Isaiah 25:2

Translations

King James Version (KJV)

For you have made of a city an heap; of a defended city a ruin: a palace of strangers to be no city; it shall never be built.

American King James Version (AKJV)

For you have made of a city an heap; of a defended city a ruin: a palace of strangers to be no city; it shall never be built.

American Standard Version (ASV)

For thou hast made of a city a heap, of a fortified city a ruin, a palace of strangers to be no city; it shall never be built.

Basic English Translation (BBE)

For you have made a town a waste place: a strong town a mass of broken walls; the tower of the men of pride has come to an end; it will never be put up again.

Webster's Revision

For thou hast made of a city a heap; of a fortified city a ruin: a palace of strangers to be no city; it shall never be built.

World English Bible

For you have made a city into a heap, a fortified city into a ruin, a palace of strangers to be no city. It will never be built.

English Revised Version (ERV)

For thou hast made of a city an heap; of a defenced city a ruin: a palace of strangers to be no city; it shall never be built.

Clarke's Isaiah 25:2 Bible Commentary

A city "The city" - Nineveh, Babylon, Ar, Moab, or any other strong fortress possessed by the enemies of the people of God.

For the first מעיר meir, of a city, the Syriac and Vulgate read העיר hair, the city; the Septuagint and Chaldee read ערים arim, cities, in the plural, transposing the letters. After the second מעיר meir, a MS. adds לגל lagol, for a heap.

A palace of strangers "The palace of the proud ones" - For זרים zarim, strangers, MS. Bodl. and another read זדים zedim, the proud: so likewise the Septuagint; for they render it ασεβων here, and in Isaiah 25:5, as they do in some other places: see Deuteronomy 18:20, Deuteronomy 18:22. Another MS. reads צרים tsarim, adversaries; which also makes a good sense. But זרים zarim, strangers, and זדים zedim, the proud, are often confounded by the great similitude of the letters ד daleth and ר resh.
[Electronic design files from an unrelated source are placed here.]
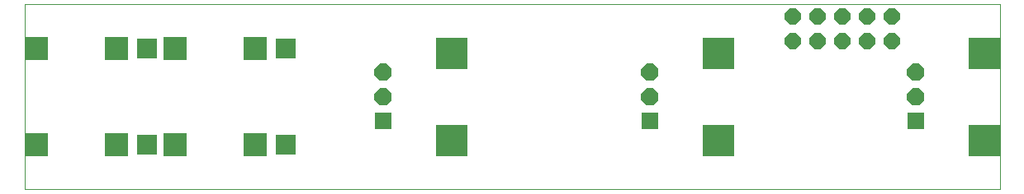
<source format=gbs>
G75*
%MOIN*%
%OFA0B0*%
%FSLAX24Y24*%
%IPPOS*%
%LPD*%
%AMOC8*
5,1,8,0,0,1.08239X$1,22.5*
%
%ADD10C,0.0000*%
%ADD11R,0.0700X0.0700*%
%ADD12OC8,0.0700*%
%ADD13R,0.1267X0.1267*%
%ADD14R,0.0955X0.0955*%
%ADD15R,0.0837X0.0837*%
%ADD16OC8,0.0640*%
D10*
X001160Y002930D02*
X001160Y010430D01*
X040530Y010430D01*
X040530Y002930D01*
X001160Y002930D01*
D11*
X015654Y005696D03*
X026404Y005696D03*
X037154Y005696D03*
D12*
X037154Y006680D03*
X037154Y007664D03*
X026404Y007664D03*
X026404Y006680D03*
X015654Y006680D03*
X015654Y007664D03*
D13*
X018410Y008452D03*
X029160Y008452D03*
X039910Y008452D03*
X039910Y004908D03*
X029160Y004908D03*
X018410Y004908D03*
D14*
X010491Y004730D03*
X007254Y004730D03*
X004891Y004730D03*
X001654Y004730D03*
X001654Y008630D03*
X004891Y008630D03*
X007254Y008630D03*
X010491Y008630D03*
D15*
X011711Y008630D03*
X006111Y008630D03*
X006111Y004730D03*
X011711Y004730D03*
D16*
X032160Y008930D03*
X033160Y008930D03*
X034160Y008930D03*
X035160Y008930D03*
X036160Y008930D03*
X036160Y009930D03*
X035160Y009930D03*
X034160Y009930D03*
X033160Y009930D03*
X032160Y009930D03*
M02*

</source>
See Malachi 3:15; Malachi 4:1; Psalm 19:14, in the Septuagint; and Psalm 54:5, where the Chaldee reads זדים zedim, compared with Psalm 86:16.

Barnes's Isaiah 25:2 Bible Commentary

For thou hast made - This is supposed to be uttered by the Jews who should return from Babylon, and therefore refers to what would have been seen by them. In their time it would have occurred that God had made of the city an heap.

Of a city - I suppose the whole scope of the passage requires us to understand this of Babylon. There has been, however, a great variety of interpretation of this passage. Grotius supposed that Samaria was intended. Calvin that the word is used collectively, and that various cities are intended. Piscator that Rome, the seat of antichrist, was intended. Jerome says that the Jews generally understand it of Rome. Aben Ezra and Kimchi, however, understand it to refer to many cities which they say will be destroyed in the times of Gog and Magog. Nearly all these opinions may be seen subjected to an examination, and shown to be unfounded, in Vitringa.

An heap - It is reduced to ruins (see the notes at Isaiah 13; 14) The ruin of Babylon commenced when it was taken by Cyrus, and the Jews were set at liberty; it was not completed until many centuries after. The form of the Hebrew here is, 'Thou hast placed from a city to a ruin:' that is, thou hast changed it from being a city to a pile of ruins.

Of a defensed city - A city fortified, and made strong against the approach of an enemy. How true this was of Babylon may be seen in the description prefixed to Isaiah 13.

A palace - This word properly signifies the residence of a prince or monarch Jeremiah 30:18; Amos 1:4, Amos 1:7, Amos 1:10, Amos 1:12. Here it is applied to Babylon on account of its splendor, as if it were a vast palace, the residence of princes.

Of strangers - Foreigners; a term often given to the inhabitants of foreign lands, and especially to the Babylonians (see the note at Isaiah 1:7; compare Ezekiel 28:7; Joel 3:17). It means that this was, by way of eminence, The city of the foreigners; the capital of the whole Pagan world; the city where foreigners congregated and dwelt.

It shall never be built - (See the notes at Isaiah 13:19-22)

Wesley's Isaiah 25:2 Bible Commentary

25:2 A city - Which is put for cities: or of enemies of God and his people. And under the name cities he comprehends their countries and kingdoms. Strangers - The royal cities, in which were the palaces of strangers, of Gentiles. No city - Their cities and palaces have been or shall be utterly and irrecoverably destroyed.